*What you need to do*
1. Answer these questions from the passage on Luke and communism:
(a) Which Greek words, cited from 4:32, does the passage render as "not a single one"?
(b) Why does the passage call the argument of the anticommunist commentators invalid?
(c) What does the passage say Jesus himself was?
2. Rewrite the passage on Luke and communism from "The anticommunist commentators" up to and including "the New Testament?", putting "claim" in place of "argument".

# Document segment start

Luke’s normative intention stands out. There is no question of a special lifestyle that could be considered peculiar to some Christians in contrast with the general mass of Christians. His insistence on the universality of communism from a literary point of view is even a little affected—pántes hoi pisteúsantes (2:44), all the believers, all who had believed in Jesus Christ, all Christians; oudé heîs (4:32), not a single one said anything was his; hósoi ktétores (4:34), whoever possessed fields or houses, whoever had anything. If they wanted to be Christians the condition was com munism.

The anticommunist commentators allege that this is Luke’s personal point of view, and that the other New Testament writers fail to corroborate it. The argument is invalid, because none of the other writers describes the life of original Christianity, and hence there is no document upon which one could base an attempt to give Luke the lie. But let us suppose (not concede) that some other New Testament author were to differ with Luke; how would this justify the persecution (styling itself “Christian”) of a social project that is explicitly and repeatedly promoted by one of the principal authors of the New Testament?

We shall see that the hypothesis is false, for Jesus himself was a communist. But let us place ourselves hypothetically in the worst possible position: that only Luke teaches communism. With what right, indeed with what elemental logic, is it thereupon asserted that communism is incompatible with Christianity? Does not the very fact that they make this assertion demonstrate that the anticommunists who call themselves Christians are alienated and are merely claiming Christianity when in reality they are being moved by an anti-Christian motivation of which they are unaware? If at least the Lucan part of the New Testament teaches communism, how is it possible to maintain that communism is at odds with Christianity?

# Document segment end
# Supplied material start

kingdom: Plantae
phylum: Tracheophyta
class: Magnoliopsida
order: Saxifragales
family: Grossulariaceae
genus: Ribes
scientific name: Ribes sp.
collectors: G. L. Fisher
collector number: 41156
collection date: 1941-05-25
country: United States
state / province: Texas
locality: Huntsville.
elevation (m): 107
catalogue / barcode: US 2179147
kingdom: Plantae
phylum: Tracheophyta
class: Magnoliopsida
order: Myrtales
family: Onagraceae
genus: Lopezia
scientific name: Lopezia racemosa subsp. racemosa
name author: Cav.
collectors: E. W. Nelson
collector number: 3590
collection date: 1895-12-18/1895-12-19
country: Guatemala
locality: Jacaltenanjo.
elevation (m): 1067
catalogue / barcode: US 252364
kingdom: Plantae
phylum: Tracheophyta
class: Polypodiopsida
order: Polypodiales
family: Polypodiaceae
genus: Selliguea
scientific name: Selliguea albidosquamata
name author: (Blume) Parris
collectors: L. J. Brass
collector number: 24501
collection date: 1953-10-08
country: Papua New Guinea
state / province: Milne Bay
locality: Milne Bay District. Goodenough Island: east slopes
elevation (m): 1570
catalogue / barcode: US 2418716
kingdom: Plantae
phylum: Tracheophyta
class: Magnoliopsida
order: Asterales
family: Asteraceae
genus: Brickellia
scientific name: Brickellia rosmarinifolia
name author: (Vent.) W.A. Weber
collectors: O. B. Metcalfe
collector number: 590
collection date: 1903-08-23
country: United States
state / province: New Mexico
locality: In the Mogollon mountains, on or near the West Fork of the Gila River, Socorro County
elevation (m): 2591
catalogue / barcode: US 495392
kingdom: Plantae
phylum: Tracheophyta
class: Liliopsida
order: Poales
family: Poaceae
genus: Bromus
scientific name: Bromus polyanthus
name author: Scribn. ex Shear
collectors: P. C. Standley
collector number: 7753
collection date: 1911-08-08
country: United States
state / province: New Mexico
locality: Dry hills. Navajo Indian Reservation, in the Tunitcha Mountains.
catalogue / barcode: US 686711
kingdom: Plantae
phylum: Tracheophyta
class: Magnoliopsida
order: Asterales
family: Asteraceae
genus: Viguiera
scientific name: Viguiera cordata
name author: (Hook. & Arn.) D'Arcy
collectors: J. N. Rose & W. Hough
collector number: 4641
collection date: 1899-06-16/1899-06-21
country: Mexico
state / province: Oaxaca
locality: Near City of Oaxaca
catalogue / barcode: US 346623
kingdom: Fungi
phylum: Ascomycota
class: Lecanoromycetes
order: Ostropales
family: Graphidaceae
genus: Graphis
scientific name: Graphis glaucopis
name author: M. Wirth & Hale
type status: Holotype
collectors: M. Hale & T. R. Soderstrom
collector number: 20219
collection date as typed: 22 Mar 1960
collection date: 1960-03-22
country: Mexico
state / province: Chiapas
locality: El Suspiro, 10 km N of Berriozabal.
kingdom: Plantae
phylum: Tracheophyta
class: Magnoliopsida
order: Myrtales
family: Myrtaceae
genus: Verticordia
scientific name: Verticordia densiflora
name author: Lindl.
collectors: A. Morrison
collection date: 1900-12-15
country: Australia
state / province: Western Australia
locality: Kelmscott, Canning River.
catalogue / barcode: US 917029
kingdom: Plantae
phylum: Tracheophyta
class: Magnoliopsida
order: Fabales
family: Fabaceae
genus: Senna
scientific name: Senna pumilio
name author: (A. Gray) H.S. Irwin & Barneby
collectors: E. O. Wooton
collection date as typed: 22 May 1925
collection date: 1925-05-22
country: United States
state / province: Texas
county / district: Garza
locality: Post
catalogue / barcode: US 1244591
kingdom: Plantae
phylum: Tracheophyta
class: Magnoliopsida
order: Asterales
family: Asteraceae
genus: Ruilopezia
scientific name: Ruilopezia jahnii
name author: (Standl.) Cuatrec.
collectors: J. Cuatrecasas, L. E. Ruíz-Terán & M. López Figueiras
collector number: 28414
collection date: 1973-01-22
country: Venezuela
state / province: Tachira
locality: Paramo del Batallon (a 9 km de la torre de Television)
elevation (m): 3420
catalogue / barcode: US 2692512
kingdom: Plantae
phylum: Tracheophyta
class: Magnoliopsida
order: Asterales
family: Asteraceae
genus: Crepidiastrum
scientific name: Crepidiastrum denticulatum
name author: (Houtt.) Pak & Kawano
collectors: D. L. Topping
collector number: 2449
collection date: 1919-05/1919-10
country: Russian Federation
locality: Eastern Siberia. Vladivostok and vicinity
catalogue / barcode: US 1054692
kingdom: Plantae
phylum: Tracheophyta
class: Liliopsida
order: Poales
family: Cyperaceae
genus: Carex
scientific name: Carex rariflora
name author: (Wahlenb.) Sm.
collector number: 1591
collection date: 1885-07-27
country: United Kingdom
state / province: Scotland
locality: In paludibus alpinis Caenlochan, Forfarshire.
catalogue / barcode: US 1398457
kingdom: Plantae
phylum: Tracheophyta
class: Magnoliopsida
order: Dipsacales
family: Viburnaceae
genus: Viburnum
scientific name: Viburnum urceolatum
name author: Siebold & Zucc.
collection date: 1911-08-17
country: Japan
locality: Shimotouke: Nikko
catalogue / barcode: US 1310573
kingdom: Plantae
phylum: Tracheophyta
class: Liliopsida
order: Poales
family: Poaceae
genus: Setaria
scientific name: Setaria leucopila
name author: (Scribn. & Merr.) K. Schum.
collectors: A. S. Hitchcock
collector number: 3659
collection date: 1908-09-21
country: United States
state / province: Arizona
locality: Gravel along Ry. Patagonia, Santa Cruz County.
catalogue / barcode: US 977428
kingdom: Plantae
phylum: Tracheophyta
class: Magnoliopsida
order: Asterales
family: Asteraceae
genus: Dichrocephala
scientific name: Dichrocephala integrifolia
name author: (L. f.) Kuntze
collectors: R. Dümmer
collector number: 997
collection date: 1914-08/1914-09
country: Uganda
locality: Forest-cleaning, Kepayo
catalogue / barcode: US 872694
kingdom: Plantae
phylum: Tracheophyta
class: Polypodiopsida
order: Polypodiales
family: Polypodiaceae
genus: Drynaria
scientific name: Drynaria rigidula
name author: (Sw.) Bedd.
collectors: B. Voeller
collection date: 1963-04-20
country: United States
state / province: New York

# Supplied material end

*Outputs in order*
1.
(a) oudé heîs
(b) None of the other New Testament writers describes the life of original Christianity, so there is no document on which to base an attempt to give Luke the lie.
(c) A communist.

2.
The anticommunist commentators allege that this is Luke’s personal point of view, and that the other New Testament writers fail to corroborate it. The claim is invalid, because none of the other writers describes the life of original Christianity, and hence there is no document upon which one could base an attempt to give Luke the lie. But let us suppose (not concede) that some other New Testament author were to differ with Luke; how would this justify the persecution (styling itself “Christian”) of a social project that is explicitly and repeatedly promoted by one of the principal authors of the New Testament?